Texture in Washington Crossing the Delaware (1851) by Emanuel Leutze; Emanuel Leutze, Public domain, via Wikimedia Commons
There is an interplay of various types of lines in the Washington Crossing the Delaware painting, which convey a sense of motion in terms of the direction the men are moving, but also emphasis in terms of strength and bravery. For example, horizontal lines are created by Washington’s boat that fills up the foreground as well as the arrangement of ice on the water further into the distance, but we see the more vertical upright figure of Washington in the boat, which creates emphasis and the idea of leadership and bravery.
Another vertical line is created by the receding boats in the background of the composition, which conveys three-dimensionality and depth. Diagonal lines are created by the long oars in the foreground, which extend into the water as well as the flag’s pole, which extends upwards, creating a contrast.
The use of line in Washington Crossing the Delaware (1851) by Emanuel Leutze; Emanuel Leutze, Public domain, via Wikimedia Commons
Shape and Form
The compositional form of the Washington Crossing the Delaware painting is reportedly in a triangular layout. It starts on the horizontal base from the boat moving upwards: from the left, our gaze is directed by the oar, and from the right, our gaze is directed by the rays of sunlight and the soldier at the end of the boat.
The top of the triangle or “apex” is created by the top of the flag’s pole.
The use of shape in Washington Crossing the Delaware (1851) by Emanuel Leutze; Emanuel Leutze, Public domain, via Wikimedia Commons
Emanuel Leutze utilized atmospheric perspective to create the illusion of a three-dimensional space, which is conveyed by creating smaller, less recognizable figures in the background, which become larger and more in focus towards the foreground.
Washington Crossing the Delaware (1851) by Emanuel Leutze framed and on display at the MET Museum in New York City; Emanuel Leutze, CC0, via Wikimedia Commons
Washington Crossing Countries
While there have been numerous other artistic portrayals of George Washington crossing the precarious Delaware River, Washington Crossing the Delaware by Emanuel Leutze is a symbol of hope that finds its place across the board, so to say, in the United States and Europe.
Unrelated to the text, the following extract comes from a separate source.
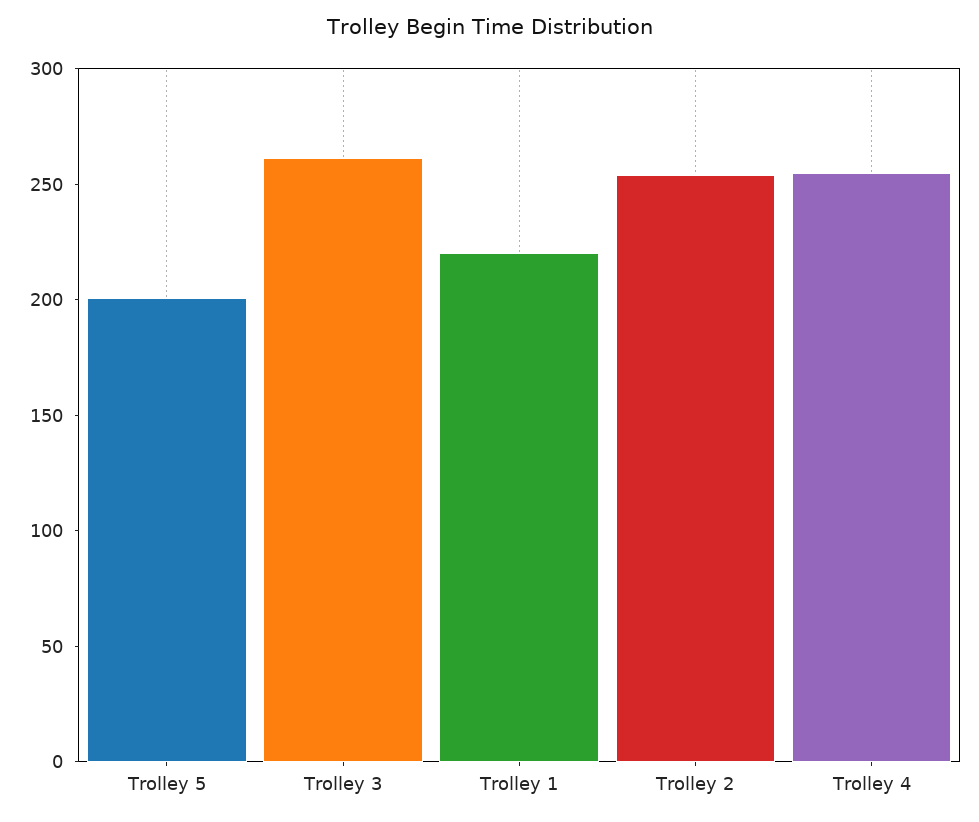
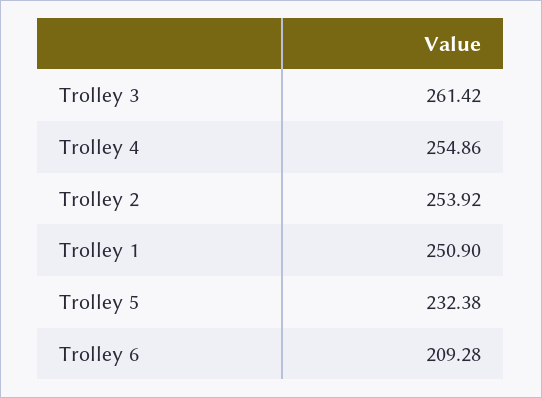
Trolley 5: 200 -> 232.38
Trolley 1: 220 -> 250.9
Trolley 6: none -> 209.28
Furthermore, this monumental painting is from the heart of someone who found his identity rooted not only in Germany but also in America. We find that Leutze’s rendering of George Washington has him crossing countries as a statement of strength and a reminder of the patriotic past.
Take a look at our Washington Crossing the Delaware painting webstory here!
Frequently Asked Questions
Who Painted Washington Crossing the Delaware Painting?
The German-born painter Emanuel Leutze painted Washington Crossing the Delaware in 1851. However, this oil on canvas was his second version, as the original version was destroyed in an air bomb raid in 1942.
When Did George Washington Cross the Delaware?
George Washington crossed the Delaware River in the early evening of December 25, 1776, as a planned attack on the Hessians, German soldiers, who were based at Trenton in New Jersey, the United States.
Where Did George Washington Cross the Delaware?
George Washington was believed to have crossed the Delaware River from nearby McConkey’s Ferry Inn; he was north of Trenton. However, there is debate among scholars about the exact location of Washington’s crossing.